On February 17, 2026, OpenAI CEO Sam Altman announced that Peter Steinberger — the Austrian developer behind OpenClaw — had joined the company. It’s the biggest news in OpenClaw’s short history, and it raises an obvious question: what happens to the project now?
Here’s what we know.
What Happened
Steinberger built OpenClaw as a way to create always-on, autonomous AI agents that connect to your messaging apps, tools, and services. It went viral among developers, racking up 190,000+ GitHub stars and becoming one of the most popular open-source projects ever.
That kind of traction attracted attention from all the major AI labs. According to Steinberger’s own account, he received offers from Anthropic, Meta (Mark Zuckerberg reportedly reached out personally on WhatsApp), and OpenAI. He chose OpenAI.
His reasoning: joining OpenAI would let him pursue multi-agent systems at scale without the burden of running a company. Altman described the hire as a bet on the multi-agent future, saying these capabilities will “quickly become core to our product offerings.”
Will OpenClaw Stay Open Source?
Yes. OpenAI has pledged to keep OpenClaw running as an independent, open-source project through a foundation. Steinberger has said this commitment was central to his decision to join OpenAI over the other offers.
This is the most important detail for existing users. OpenClaw is not being absorbed into OpenAI’s products. It remains:
- Open source — MIT licensed, community-driven
- Model-agnostic — works with Claude, GPT, Gemini, local models, anything
- Self-hosted — runs on your hardware, your data stays yours
- Independent — governed by a foundation, not a corporation
Why It Matters
The hire signals something bigger than one person joining one company. It shows where the AI industry is heading:
1. Agents Are the Next Battleground
Altman explicitly said “the future is going to be extremely multi-agent.” OpenClaw proved that developers want persistent, autonomous AI assistants — not just chatbots you visit in a browser tab. Every major AI lab is now racing to build agent infrastructure.
2. Open Source Won
OpenClaw’s viral success demonstrated that developers prefer open, self-hosted tools over proprietary platforms. The fact that OpenAI hired its creator rather than building a competitor validates the open-source approach. Claude Code, Operator, Copilot — the proprietary alternatives exist, but developers chose the open one.
3. Security Is the Real Challenge
Not everyone sees this as purely positive. Critics have pointed out that OpenClaw’s rapid growth outpaced its security architecture. Gavriel Cohen, who built the security-focused NanoClaw alternative, described OpenClaw as “fundamentally insecure” in its current form.
This is a fair concern. OpenClaw v2026.2.19 (released February 19) included patches for 40+ vulnerabilities, including fixes for credential theft, config file traversal, and the first documented real-world infostealer targeting OpenClaw configs. If you’re running OpenClaw, update regularly:
openclaw update
openclaw security audit
4. The Infrastructure Layer Matters Most
As AI models become more interchangeable (GPT-5.2, Claude 4.6, Gemini — they’re all good), competition shifts to the infrastructure that makes agents work: scheduling, memory, tool routing, multi-agent coordination, security. That’s exactly what OpenClaw provides.
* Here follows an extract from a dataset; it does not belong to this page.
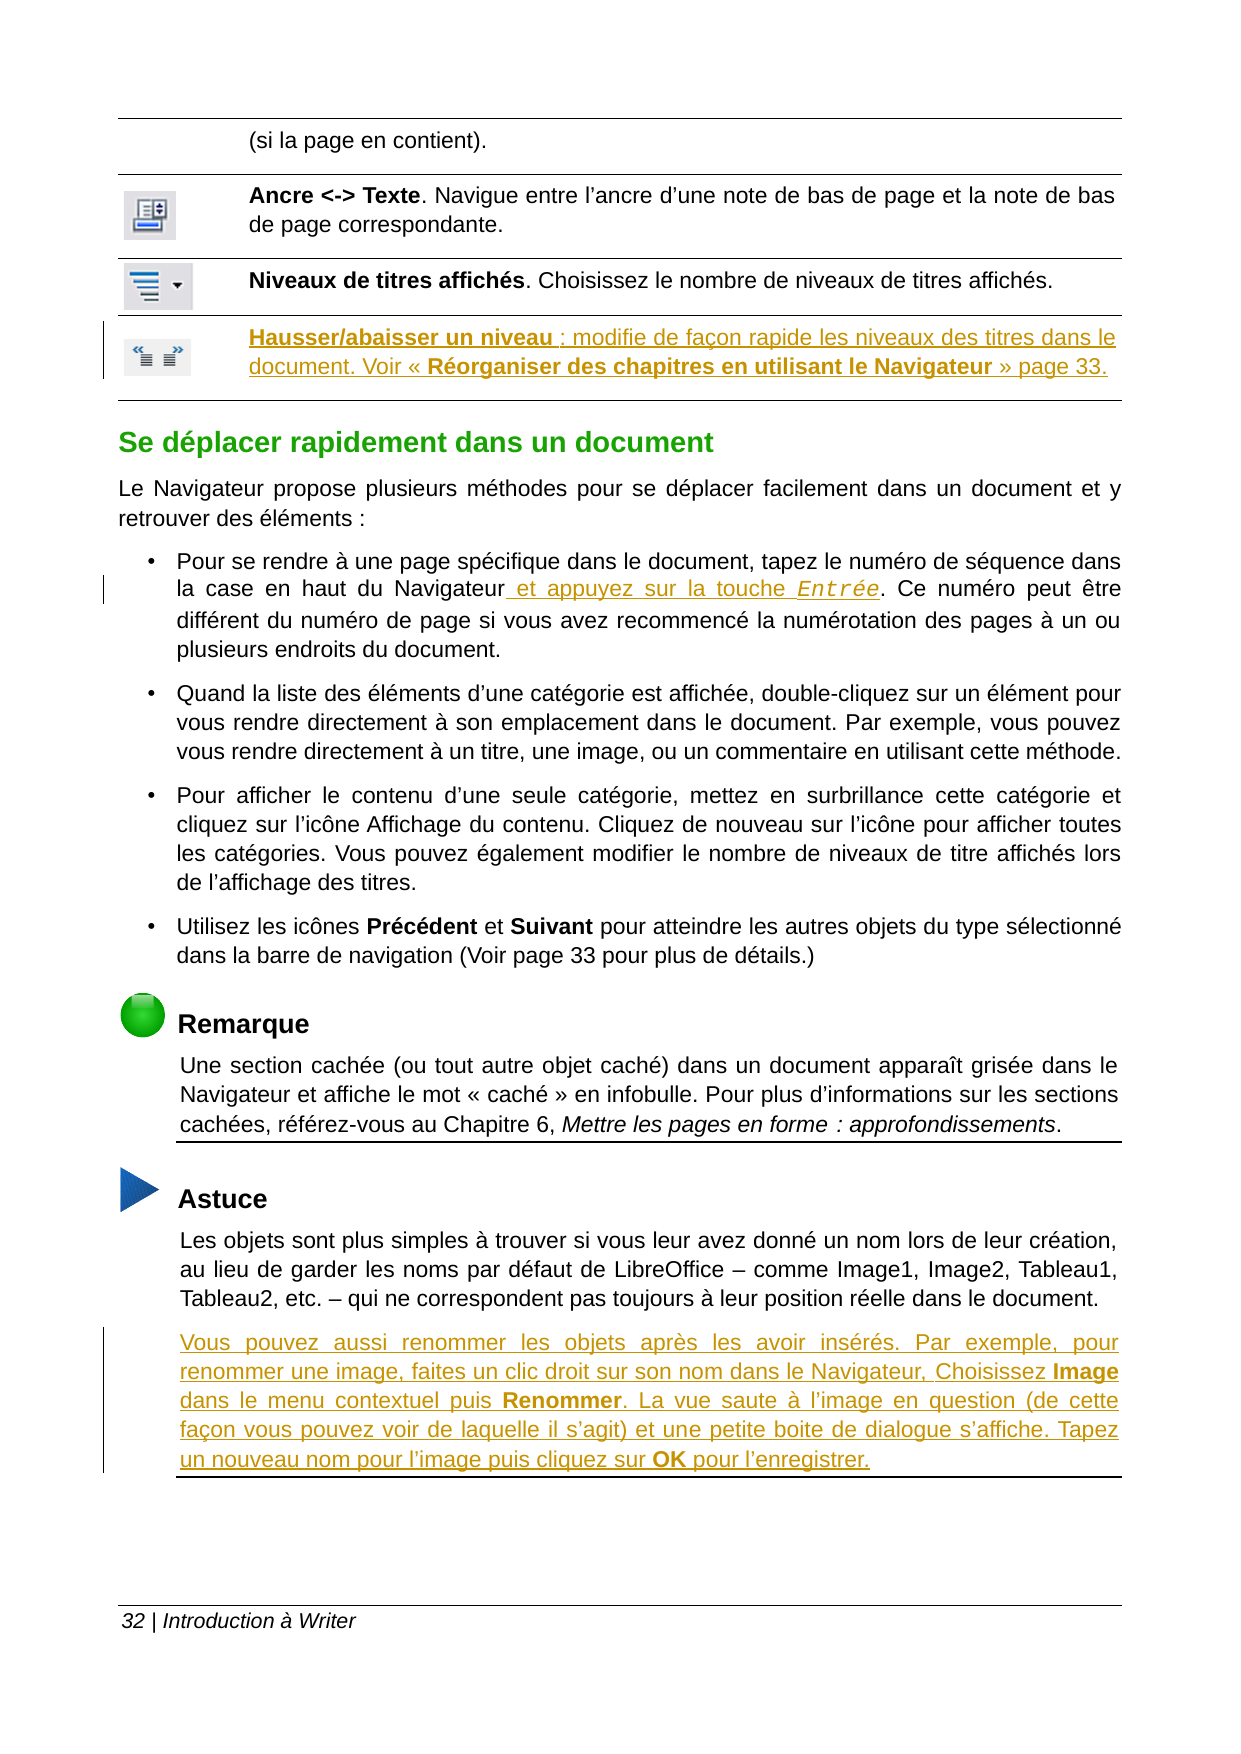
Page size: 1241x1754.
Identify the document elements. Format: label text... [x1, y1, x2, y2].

What’s New in OpenClaw (February 2026)
The latest releases (v2026.2.17 and v2026.2.19) brought significant upgrades:
- 1M token context window — ~2,500 pages of conversation history per session
- Apple Watch companion app — interact with your agent from your wrist
- iOS Share Extension — one-tap sharing from iPhone to your agent
- Subagent spawning — manually spawn isolated subagents via
/subagents spawn - Cron job upgrades — smart stagger scheduling, per-job cost tracking, URL allowlists
- Claude Sonnet 4.6 integration — near-Opus intelligence at 80% lower cost
- 40+ security patches — critical fixes for real-world threats
What Should You Do?
If you’re already running OpenClaw:
- Update immediately —
openclaw updateto get the latest security patches - Run a security audit —
openclaw security auditto scan for exposed API keys - Keep building — the project isn’t going anywhere; if anything, it has more momentum now
If you’re considering OpenClaw:
- Get started — it takes about 10 minutes to set up
- Check if it’s safe — understand the security model before deploying
- Compare options — see how it stacks up against ChatGPT and others
The Bottom Line
OpenClaw’s creator joining OpenAI is validation, not an ending. The project continues as open source, the community is stronger than ever, and the multi-agent future Steinberger envisioned is now being backed by the biggest AI lab in the world.
The best personal AI assistant is still the one you run yourself.